Ich plane das Dach vollständig zu belegen. Lt.1. Angebot sind 13,5 kWp vorgesehen. Die im Haus befindliche Praxis benötigt derzeit nur ca. 3000 kWh/J. und hat zur Heizung eine Gastherme.

Den überschüssigen PV-Strom möchte ich vorrangig nicht ins Netz stellen, sondern den Mietern im Haus zur Verfügung stellen, besonders nach Feierabend, Wochenenden und Urlaubszeit.

 

Da sehe ich leider keine Verbesserungen, also weiter "Gewerbe" anmelden, komplizierte Messung, Abrechnung und steuerliche Berücksichtigung, damit ich nur einige kWh den anderen Mietern anbieten kann, womöglich spenden.

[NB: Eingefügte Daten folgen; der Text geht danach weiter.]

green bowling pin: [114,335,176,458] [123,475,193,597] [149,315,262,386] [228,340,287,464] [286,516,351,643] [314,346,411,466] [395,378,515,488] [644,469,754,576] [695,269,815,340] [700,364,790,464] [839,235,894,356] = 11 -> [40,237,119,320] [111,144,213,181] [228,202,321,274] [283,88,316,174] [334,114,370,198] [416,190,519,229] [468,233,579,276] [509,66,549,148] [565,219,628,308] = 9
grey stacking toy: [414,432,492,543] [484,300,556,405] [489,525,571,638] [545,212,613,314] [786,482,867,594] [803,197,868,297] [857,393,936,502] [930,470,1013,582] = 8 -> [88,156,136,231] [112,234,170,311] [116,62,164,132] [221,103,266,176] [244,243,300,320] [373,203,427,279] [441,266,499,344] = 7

Alternativ das Dach nur so mit PV-Modulen belegen, dass die Praxis davon optimal mit Strom, evtl. für Wärmepumpe versorgt wird.

Hofmann 12.04.2022, 20:59:40

Ich würde gerne einen Acker mit sehr schlechten Bodenwert zu einem Solarpark umfunktionieren, wenn man dort keine unmengen an Dünger Säht würde dort nichts wachsen. Jetzt kommt die Gemeinde und ist erstmal grundsätzlich dagegen.

So leicht wird das mit der Energiewende nicht.